▶ INSTRUCTIONS FOR THE TASK
Tell how many lines of the data below have the string "temperature" in them. Say nothing more.

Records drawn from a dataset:
- - - -
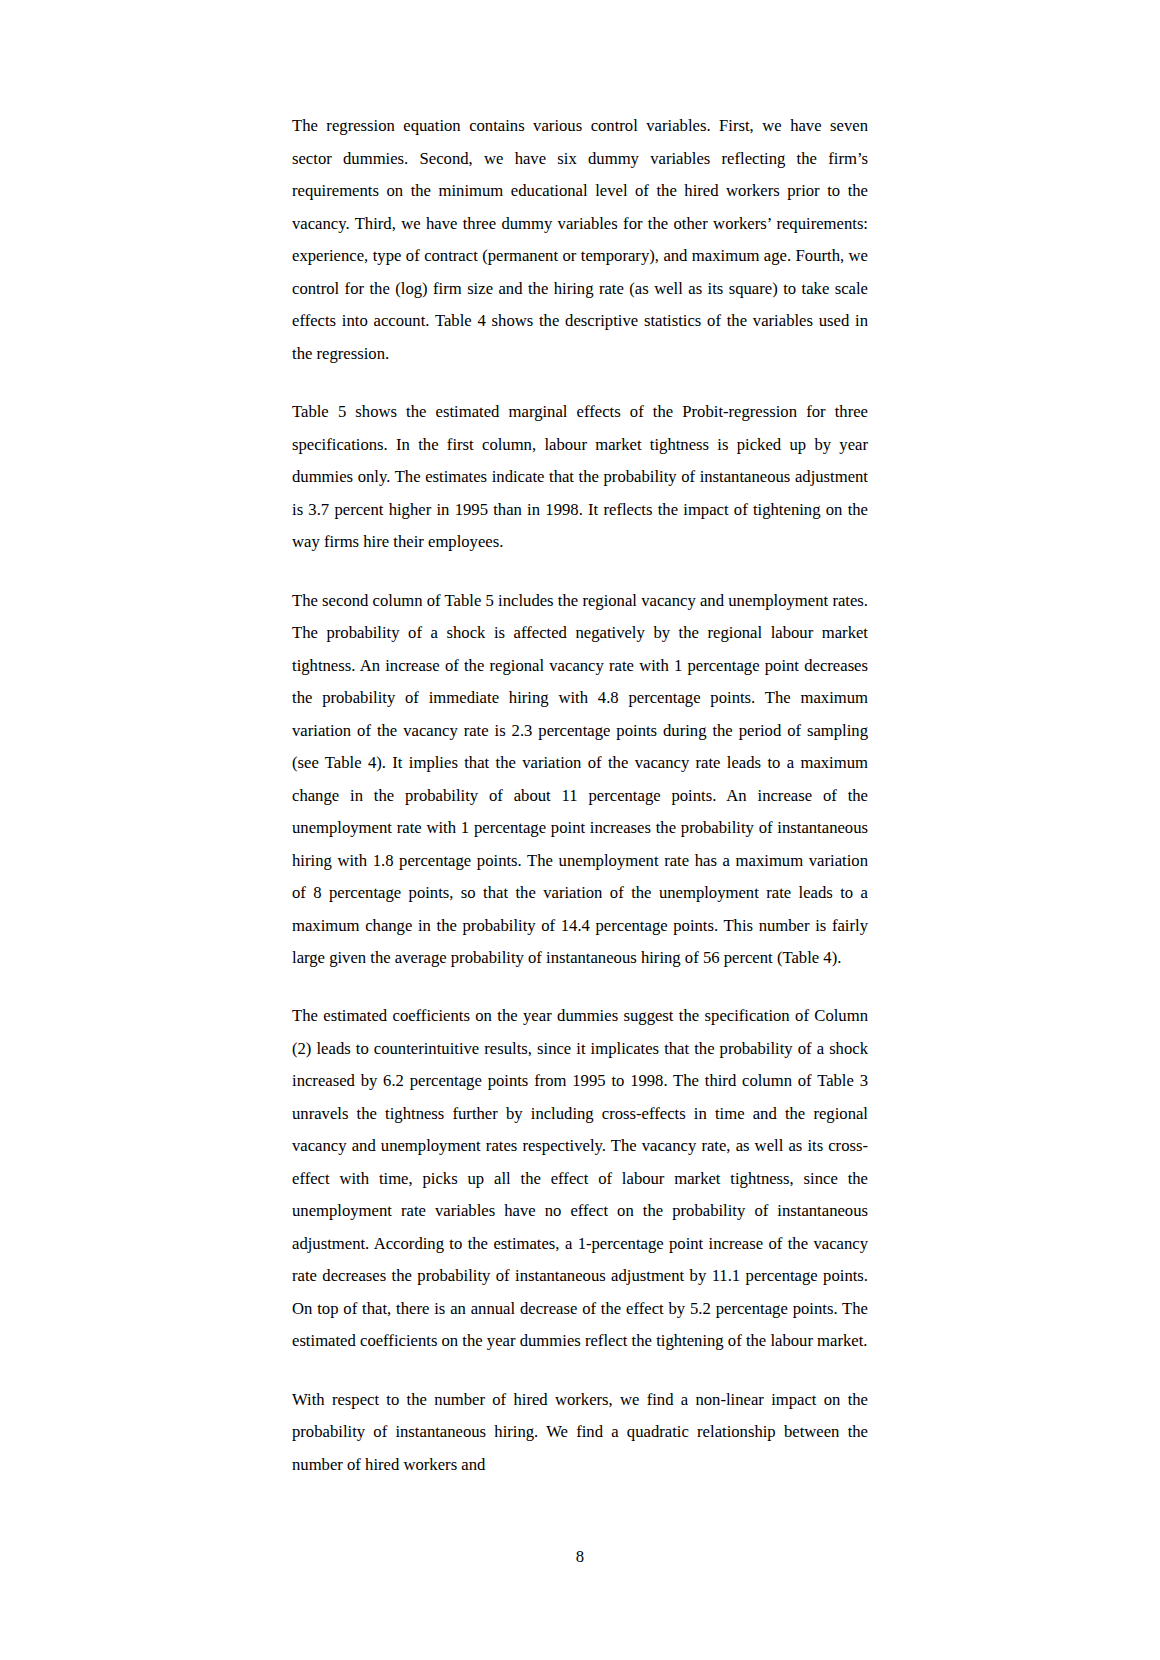The regression equation contains various control variables. First, we have seven sector dummies. Second, we have six dummy variables reflecting the firm’s requirements on the minimum educational level of the hired workers prior to the vacancy. Third, we have three dummy variables for the other workers’ requirements: experience, type of contract (permanent or temporary), and maximum age. Fourth, we control for the (log) firm size and the hiring rate (as well as its square) to take scale effects into account. Table 4 shows the descriptive statistics of the variables used in the regression.
Table 5 shows the estimated marginal effects of the Probit-regression for three specifications. In the first column, labour market tightness is picked up by year dummies only. The estimates indicate that the probability of instantaneous adjustment is 3.7 percent higher in 1995 than in 1998. It reflects the impact of tightening on the way firms hire their employees.
The second column of Table 5 includes the regional vacancy and unemployment rates. The probability of a shock is affected negatively by the regional labour market tightness. An increase of the regional vacancy rate with 1 percentage point decreases the probability of immediate hiring with 4.8 percentage points. The maximum variation of the vacancy rate is 2.3 percentage points during the period of sampling (see Table 4). It implies that the variation of the vacancy rate leads to a maximum change in the probability of about 11 percentage points. An increase of the unemployment rate with 1 percentage point increases the probability of instantaneous hiring with 1.8 percentage points. The unemployment rate has a maximum variation of 8 percentage points, so that the variation of the unemployment rate leads to a maximum change in the probability of 14.4 percentage points. This number is fairly large given the average probability of instantaneous hiring of 56 percent (Table 4).
The estimated coefficients on the year dummies suggest the specification of Column (2) leads to counterintuitive results, since it implicates that the probability of a shock increased by 6.2 percentage points from 1995 to 1998. The third column of Table 3 unravels the tightness further by including cross-effects in time and the regional vacancy and unemployment rates respectively. The vacancy rate, as well as its cross-effect with time, picks up all the effect of labour market tightness, since the unemployment rate variables have no effect on the probability of instantaneous adjustment. According to the estimates, a 1-percentage point increase of the vacancy rate decreases the probability of instantaneous adjustment by 11.1 percentage points. On top of that, there is an annual decrease of the effect by 5.2 percentage points. The estimated coefficients on the year dummies reflect the tightening of the labour market.
With respect to the number of hired workers, we find a non-linear impact on the probability of instantaneous hiring. We find a quadratic relationship between the number of hired workers and
8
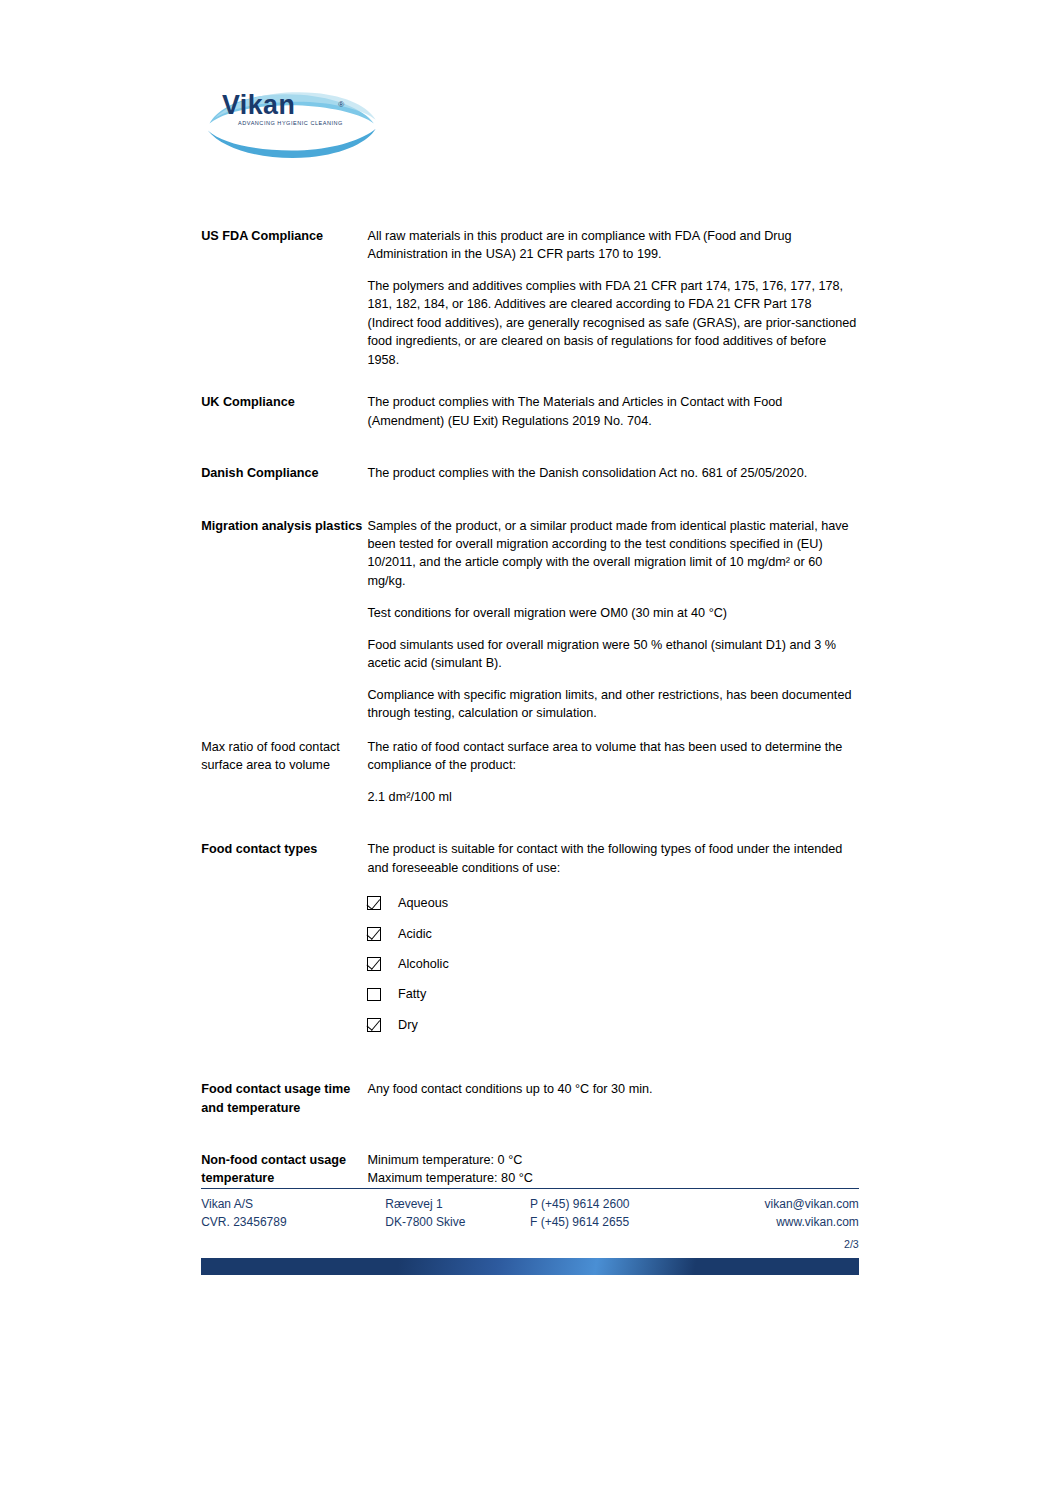Vikan ® ADVANCING HYGIENIC CLEANING
| US FDA Compliance | All raw materials in this product are in compliance with FDA (Food and Drug Administration in the USA) 21 CFR parts 170 to 199. The polymers and additives complies with FDA 21 CFR part 174, 175, 176, 177, 178, 181, 182, 184, or 186. Additives are cleared according to FDA 21 CFR Part 178 (Indirect food additives), are generally recognised as safe (GRAS), are prior-sanctioned food ingredients, or are cleared on basis of regulations for food additives of before 1958. |
| UK Compliance | The product complies with The Materials and Articles in Contact with Food (Amendment) (EU Exit) Regulations 2019 No. 704. |
| Danish Compliance | The product complies with the Danish consolidation Act no. 681 of 25/05/2020. |
| Migration analysis plastics | Samples of the product, or a similar product made from identical plastic material, have been tested for overall migration according to the test conditions specified in (EU) 10/2011, and the article comply with the overall migration limit of 10 mg/dm² or 60 mg/kg. Test conditions for overall migration were OM0 (30 min at 40 °C) Food simulants used for overall migration were 50 % ethanol (simulant D1) and 3 % acetic acid (simulant B). Compliance with specific migration limits, and other restrictions, has been documented through testing, calculation or simulation. |
| Max ratio of food contact surface area to volume | The ratio of food contact surface area to volume that has been used to determine the compliance of the product: 2.1 dm²/100 ml |
| Food contact types | The product is suitable for contact with the following types of food under the intended and foreseeable conditions of use: Aqueous Acidic Alcoholic Fatty Dry |
| Food contact usage time and temperature | Any food contact conditions up to 40 °C for 30 min. |
| Non-food contact usage temperature | Minimum temperature: 0 °C Maximum temperature: 80 °C |
| Vikan A/S | Rævevej 1 | P (+45) 9614 2600 | vikan@vikan.com |
| CVR. 23456789 | DK-7800 Skive | F (+45) 9614 2655 | www.vikan.com |
2/3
- - - -
▶ YOUR SOLUTION
2